Prompt 1> Retype the biography of Rem Soloukhin, starting with "Rem Ivanovich Soloukhin" and going on through "and educational work.".

Rem Ivanovich Soloukhin (, 19 November 1930 – 6 January 1988) was a Soviet scientist, specializing in physics and mechanics.

Biography 

Rem Soloukhin was born in a teachers' family in Gus-Khrustalny, Soviet Union in 1930. He graduated from Faculty of Physics of Moscow State University in 1953 and became PhD in 1957.

In 1959, Soloukhin, together with Mikhail Lavrentiev, moved to work in Novosibirsk in Akademgorodok, where he developed a scientific direction at the Lavrentyev Institute of Hydrodynamics, which had already begun at the Krzhizhanovsky Energy Institute. In addition, he takes an active part in the creation of the Novosibirsk State University (NSU) and becomes the first dean of the Faculty of Physics, and then vice-rector for scientific and educational work.

In 1967, Soloukhin together with Antoni K. Oppenheim and Manson Numa established the International Committee on Gasdynamics of Explosions and Reactive Systems. He taught at Moscow Institute of Physics and Technology (1958–1959), then became a professor at Novosibirsk State University (1965), the first dean of Faculty of Physics and vice-chancellor (1962–1967).

Prompt 2> Put the records, starting with the first line and going on through the line with "141, 1122, 266]", into a two-column CSV with the columns instruction and output. Give one row for each request and its answer, each in a single quoted field with line breaks replaced by spaces.

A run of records

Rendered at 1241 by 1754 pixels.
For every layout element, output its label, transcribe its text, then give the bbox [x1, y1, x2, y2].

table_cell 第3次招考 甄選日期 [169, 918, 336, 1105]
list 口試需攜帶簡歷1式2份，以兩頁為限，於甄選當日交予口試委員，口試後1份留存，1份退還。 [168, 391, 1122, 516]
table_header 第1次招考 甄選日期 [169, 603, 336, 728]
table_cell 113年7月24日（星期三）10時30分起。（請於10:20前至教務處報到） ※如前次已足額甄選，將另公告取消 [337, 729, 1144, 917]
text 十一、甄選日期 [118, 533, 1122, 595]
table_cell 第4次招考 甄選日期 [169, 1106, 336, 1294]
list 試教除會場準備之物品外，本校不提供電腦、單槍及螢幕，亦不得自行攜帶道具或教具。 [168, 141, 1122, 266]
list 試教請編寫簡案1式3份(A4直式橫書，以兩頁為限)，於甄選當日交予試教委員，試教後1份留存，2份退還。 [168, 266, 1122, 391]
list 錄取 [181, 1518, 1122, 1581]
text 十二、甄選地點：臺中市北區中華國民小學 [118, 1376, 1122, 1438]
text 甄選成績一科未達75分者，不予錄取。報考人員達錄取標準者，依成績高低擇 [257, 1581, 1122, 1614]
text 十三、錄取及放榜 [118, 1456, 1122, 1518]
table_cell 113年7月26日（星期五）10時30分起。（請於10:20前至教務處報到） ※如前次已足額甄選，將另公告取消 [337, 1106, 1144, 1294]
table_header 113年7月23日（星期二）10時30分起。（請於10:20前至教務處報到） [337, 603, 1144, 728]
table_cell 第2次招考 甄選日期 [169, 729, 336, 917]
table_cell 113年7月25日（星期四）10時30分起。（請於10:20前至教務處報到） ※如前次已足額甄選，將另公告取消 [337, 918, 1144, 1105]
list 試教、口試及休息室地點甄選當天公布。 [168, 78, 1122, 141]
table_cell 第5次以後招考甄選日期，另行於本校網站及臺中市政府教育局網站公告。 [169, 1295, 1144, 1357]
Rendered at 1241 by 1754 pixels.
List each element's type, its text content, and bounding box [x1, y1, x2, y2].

Complete answer 1>
Rem Ivanovich Soloukhin (, 19 November 1930 – 6 January 1988) was a Soviet scientist, specializing in physics and mechanics.

Biography 

Rem Soloukhin was born in a teachers' family in Gus-Khrustalny, Soviet Union in 1930. He graduated from Faculty of Physics of Moscow State University in 1953 and became PhD in 1957.

In 1959, Soloukhin, together with Mikhail Lavrentiev, moved to work in Novosibirsk in Akademgorodok, where he developed a scientific direction at the Lavrentyev Institute of Hydrodynamics, which had already begun at the Krzhizhanovsky Energy Institute. In addition, he takes an active part in the creation of the Novosibirsk State University (NSU) and becomes the first dean of the Faculty of Physics, and then vice-rector for scientific and educational work.

Complete answer 2>
instruction,output
"Rendered at 1241 by 1754 pixels. For every layout element, output its label, transcribe its text, then give the bbox [x1, y1, x2, y2].","table_cell 第3次招考 甄選日期 [169, 918, 336, 1105] list 口試需攜帶簡歷1式2份，以兩頁為限，於甄選當日交予口試委員，口試後1份留存，1份退還。 [168, 391, 1122, 516] table_header 第1次招考 甄選日期 [169, 603, 336, 728] table_cell 113年7月24日（星期三）10時30分起。（請於10:20前至教務處報到） ※如前次已足額甄選，將另公告取消 [337, 729, 1144, 917] text 十一、甄選日期 [118, 533, 1122, 595] table_cell 第4次招考 甄選日期 [169, 1106, 336, 1294] list 試教除會場準備之物品外，本校不提供電腦、單槍及螢幕，亦不得自行攜帶道具或教具。 [168, 141, 1122, 266]"